**WHAT YOU HAVE TO DO:** Copy out every one of the rows below word for word, keeping each line as it is.

**SUPPLIED RECORDS:**
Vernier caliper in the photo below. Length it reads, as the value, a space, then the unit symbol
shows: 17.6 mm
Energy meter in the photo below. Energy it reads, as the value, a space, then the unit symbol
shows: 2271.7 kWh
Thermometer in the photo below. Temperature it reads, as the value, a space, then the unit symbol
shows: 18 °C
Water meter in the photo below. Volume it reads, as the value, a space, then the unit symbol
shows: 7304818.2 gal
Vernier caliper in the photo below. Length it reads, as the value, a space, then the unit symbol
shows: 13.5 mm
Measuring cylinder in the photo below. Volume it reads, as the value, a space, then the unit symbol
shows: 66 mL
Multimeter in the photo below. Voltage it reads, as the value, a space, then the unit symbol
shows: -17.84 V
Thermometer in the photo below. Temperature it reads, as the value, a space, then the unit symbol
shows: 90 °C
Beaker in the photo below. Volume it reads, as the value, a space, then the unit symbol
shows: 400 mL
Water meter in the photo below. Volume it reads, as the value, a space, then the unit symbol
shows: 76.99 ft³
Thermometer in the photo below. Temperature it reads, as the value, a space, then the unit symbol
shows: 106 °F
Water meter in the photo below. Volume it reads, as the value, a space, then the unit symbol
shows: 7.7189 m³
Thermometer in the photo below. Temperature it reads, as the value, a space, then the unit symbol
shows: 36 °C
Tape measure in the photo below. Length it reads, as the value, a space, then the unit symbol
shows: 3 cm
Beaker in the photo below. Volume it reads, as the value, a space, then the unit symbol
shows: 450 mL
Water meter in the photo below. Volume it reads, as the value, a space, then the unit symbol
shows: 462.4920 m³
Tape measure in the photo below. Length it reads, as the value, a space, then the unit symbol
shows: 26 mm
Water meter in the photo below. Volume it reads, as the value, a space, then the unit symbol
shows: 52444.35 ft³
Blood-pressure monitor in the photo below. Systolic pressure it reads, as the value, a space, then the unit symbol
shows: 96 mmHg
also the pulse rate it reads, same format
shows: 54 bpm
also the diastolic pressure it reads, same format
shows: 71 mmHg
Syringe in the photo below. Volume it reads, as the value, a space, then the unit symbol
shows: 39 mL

**THE COMPLETED TASK:**
Vernier caliper in the photo below. Length it reads, as the value, a space, then the unit symbol
shows: 17.6 mm
Energy meter in the photo below. Energy it reads, as the value, a space, then the unit symbol
shows: 2271.7 kWh
Thermometer in the photo below. Temperature it reads, as the value, a space, then the unit symbol
shows: 18 °C
Water meter in the photo below. Volume it reads, as the value, a space, then the unit symbol
shows: 7304818.2 gal
Vernier caliper in the photo below. Length it reads, as the value, a space, then the unit symbol
shows: 13.5 mm
Measuring cylinder in the photo below. Volume it reads, as the value, a space, then the unit symbol
shows: 66 mL
Multimeter in the photo below. Voltage it reads, as the value, a space, then the unit symbol
shows: -17.84 V
Thermometer in the photo below. Temperature it reads, as the value, a space, then the unit symbol
shows: 90 °C
Beaker in the photo below. Volume it reads, as the value, a space, then the unit symbol
shows: 400 mL
Water meter in the photo below. Volume it reads, as the value, a space, then the unit symbol
shows: 76.99 ft³
Thermometer in the photo below. Temperature it reads, as the value, a space, then the unit symbol
shows: 106 °F
Water meter in the photo below. Volume it reads, as the value, a space, then the unit symbol
shows: 7.7189 m³
Thermometer in the photo below. Temperature it reads, as the value, a space, then the unit symbol
shows: 36 °C
Tape measure in the photo below. Length it reads, as the value, a space, then the unit symbol
shows: 3 cm
Beaker in the photo below. Volume it reads, as the value, a space, then the unit symbol
shows: 450 mL
Water meter in the photo below. Volume it reads, as the value, a space, then the unit symbol
shows: 462.4920 m³
Tape measure in the photo below. Length it reads, as the value, a space, then the unit symbol
shows: 26 mm
Water meter in the photo below. Volume it reads, as the value, a space, then the unit symbol
shows: 52444.35 ft³
Blood-pressure monitor in the photo below. Systolic pressure it reads, as the value, a space, then the unit symbol
shows: 96 mmHg
also the pulse rate it reads, same format
shows: 54 bpm
also the diastolic pressure it reads, same format
shows: 71 mmHg
Syringe in the photo below. Volume it reads, as the value, a space, then the unit symbol
shows: 39 mL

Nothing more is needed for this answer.